Chapter 61. Data Partitioning
|Common Properties of Data Partitioning Components|
Components from this category are primarily dedicated for data flow management when using Data Partitioning or in CloverDX Cluster environment, which provides an ability of massive parallelization of data transformation processing. Each component in a transformation graph running with data partitioning enabled or in Cluster environment can be executed in multiple instances - this is called component allocation. Component allocation specifies how many instances will be executed, and where (on which Cluster nodes) will they be running. See documentation for Data Partitioning or CloverDX Cluster for more details.

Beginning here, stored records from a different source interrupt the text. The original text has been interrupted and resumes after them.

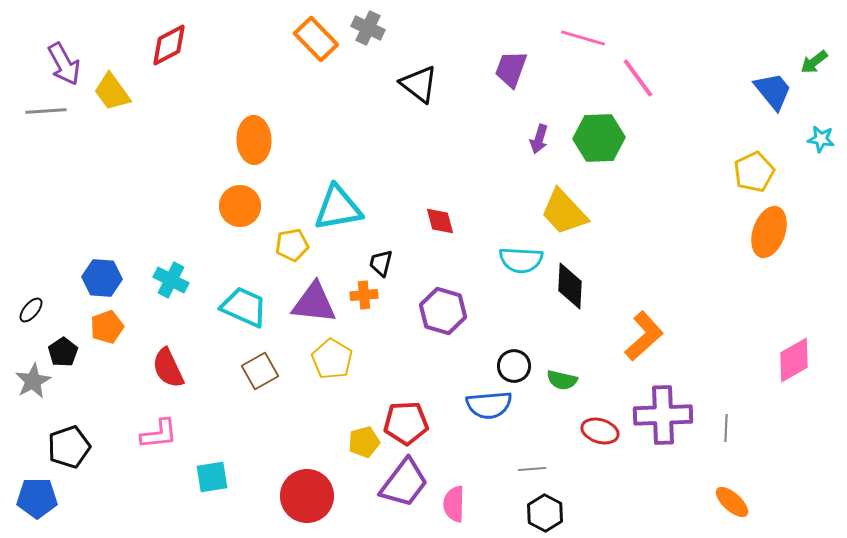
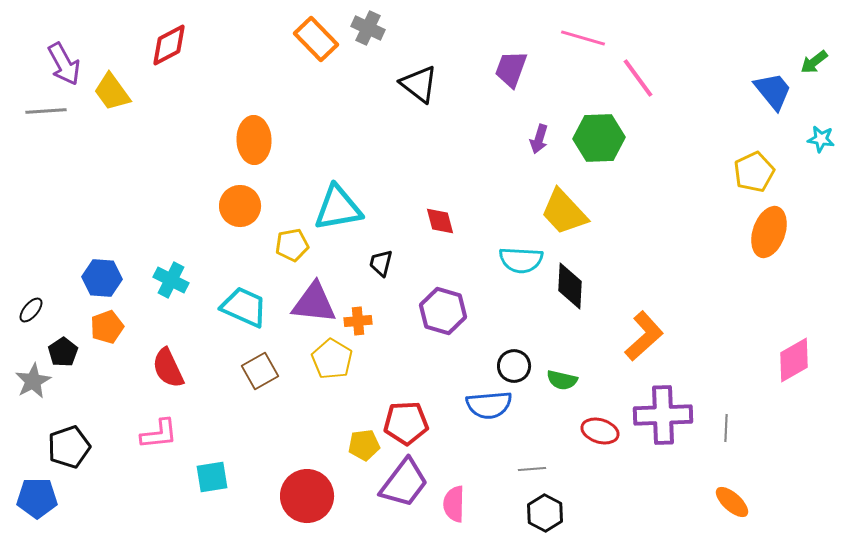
orange cross at (364, 295): moved 6 px left, 26 px down
yellow pentagon at (364, 442): moved 3 px down; rotated 8 degrees clockwise
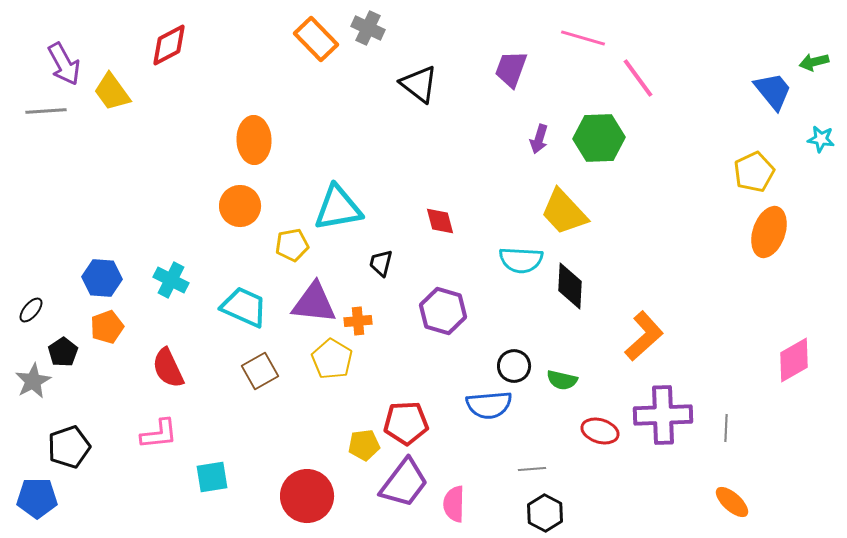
green arrow at (814, 62): rotated 24 degrees clockwise
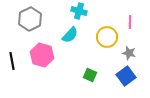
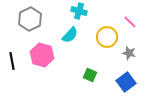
pink line: rotated 48 degrees counterclockwise
blue square: moved 6 px down
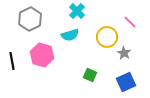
cyan cross: moved 2 px left; rotated 28 degrees clockwise
cyan semicircle: rotated 30 degrees clockwise
gray star: moved 5 px left; rotated 16 degrees clockwise
blue square: rotated 12 degrees clockwise
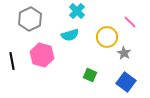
blue square: rotated 30 degrees counterclockwise
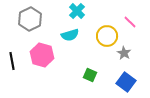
yellow circle: moved 1 px up
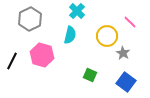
cyan semicircle: rotated 60 degrees counterclockwise
gray star: moved 1 px left
black line: rotated 36 degrees clockwise
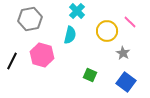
gray hexagon: rotated 15 degrees clockwise
yellow circle: moved 5 px up
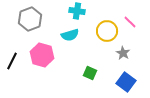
cyan cross: rotated 35 degrees counterclockwise
gray hexagon: rotated 10 degrees counterclockwise
cyan semicircle: rotated 60 degrees clockwise
green square: moved 2 px up
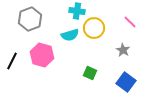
yellow circle: moved 13 px left, 3 px up
gray star: moved 3 px up
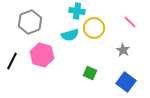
gray hexagon: moved 3 px down
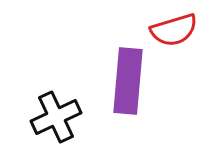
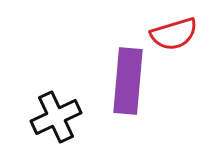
red semicircle: moved 4 px down
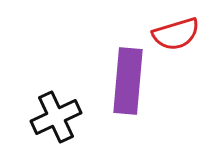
red semicircle: moved 2 px right
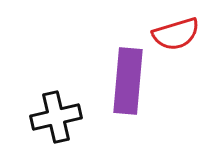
black cross: rotated 12 degrees clockwise
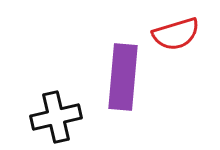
purple rectangle: moved 5 px left, 4 px up
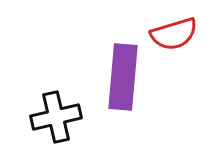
red semicircle: moved 2 px left
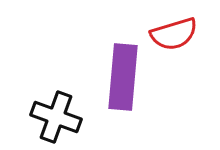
black cross: rotated 33 degrees clockwise
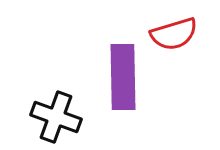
purple rectangle: rotated 6 degrees counterclockwise
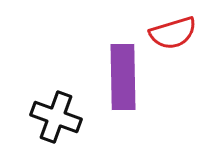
red semicircle: moved 1 px left, 1 px up
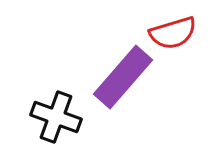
purple rectangle: rotated 42 degrees clockwise
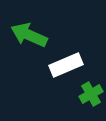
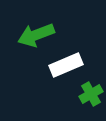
green arrow: moved 7 px right; rotated 45 degrees counterclockwise
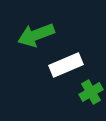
green cross: moved 2 px up
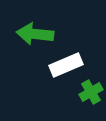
green arrow: moved 1 px left, 1 px up; rotated 27 degrees clockwise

In general, data partitioning components can be divided into two sub-categories - partitioners and gatherers.
Parallel partitioners distribute data records from a single worker among various Cluster workers. Parallel partitioners are used to change a single-worker allocation to multiple-worker allocation.
Parallel gatherers collect data records from various Cluster workers to a single worker. Parallel gatherers are actually used to change a multiple-worker allocation to single-worker allocation.
Out of both basic parallel component groups stands the ParallelRepartition component.
ParallelRepartition changes partitioning of already partitioned data, data is re-partitioned. For example, if you have data already partitioned according to a key by the ParallelPartition component, and you would like to change the key or number of partitions, this component can do it in one step, without necessity to gather all partitioned data to a single worker (avoiding bottleneck) by a parallel gather and partition the data again according new rules by a parallel partitioner.